講演情報
[PA-16]建築塗装用タイルガンを応用する新たな陶磁器作成技術の研究
*山村 陽菜1 (1. 法政大学大学院 デザイン工学研究科 システムデザイン専攻)
キーワード:
Spray forming、Ceramic、Texture
近年、工業製品においても素材本来の質感や偶発的な表情を求めるユーザーが増加している。民生品を扱う企業がCMF(色・素材・仕上げ)の研究に注力している状況からも、量産工程の中で工芸的な魅力を付与する手法を検討することは、現代のものづくりにおいて意義ある課題であると考えられる。
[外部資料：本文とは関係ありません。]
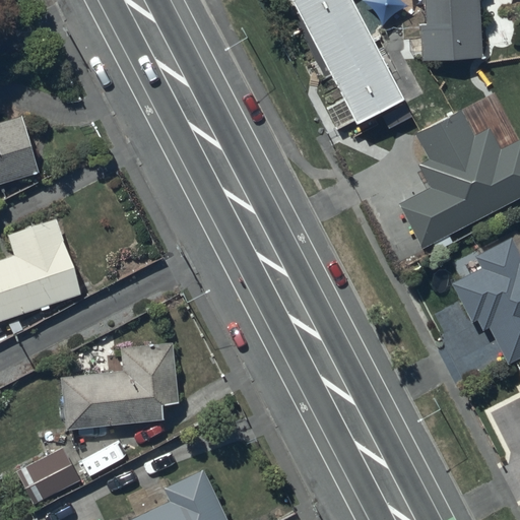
[(289,0),(356,124),(400,101),(346,0),(289,0)]
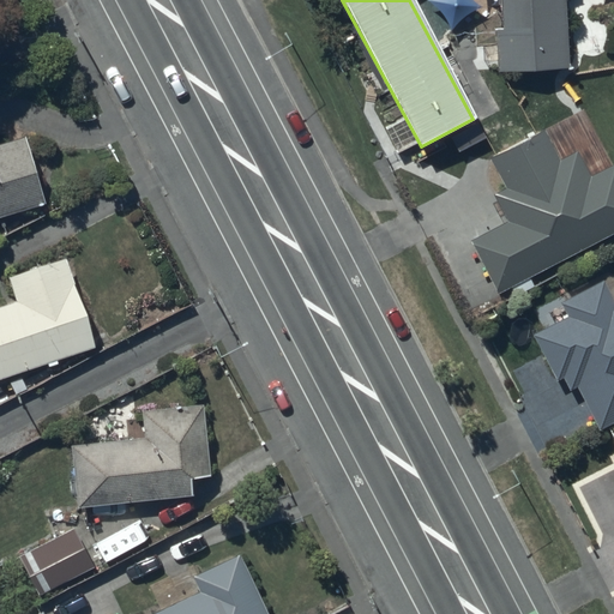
[(499,0),(501,29),(494,29),(495,72),(565,68),(561,0),(499,0)]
本研究では成形とテクスチャ表現を同時に成立させる手法として、建築外壁の塗装に用いられるタイルガンの仕組みを応用した新たな陶磁器作成手法を提案する。タイルガンとは、供給された圧縮空気によって粘度のある塗料を粒状のまま噴射し、建築外壁に凹凸のテクスチャを施す装置である。本研究ではこの仕組みを発展させることで、より高粘度な素材を噴射可能とする専用装置を制作し、泥土を石膏型に吹き付けて成形を行う陶磁器作成手法を確立した。また陶磁器産地における現地調査で得られた知見を応用することで、再現性および成形の安定性を向上させるとともに、多様な形状への適用を可能とした。型による滑らかな成形面と、噴射した泥土の衝突による凹凸のテクスチャ面が同時に生成される特徴から、工業と工芸のあいだを往還する新たな製作方法として可能性を示す。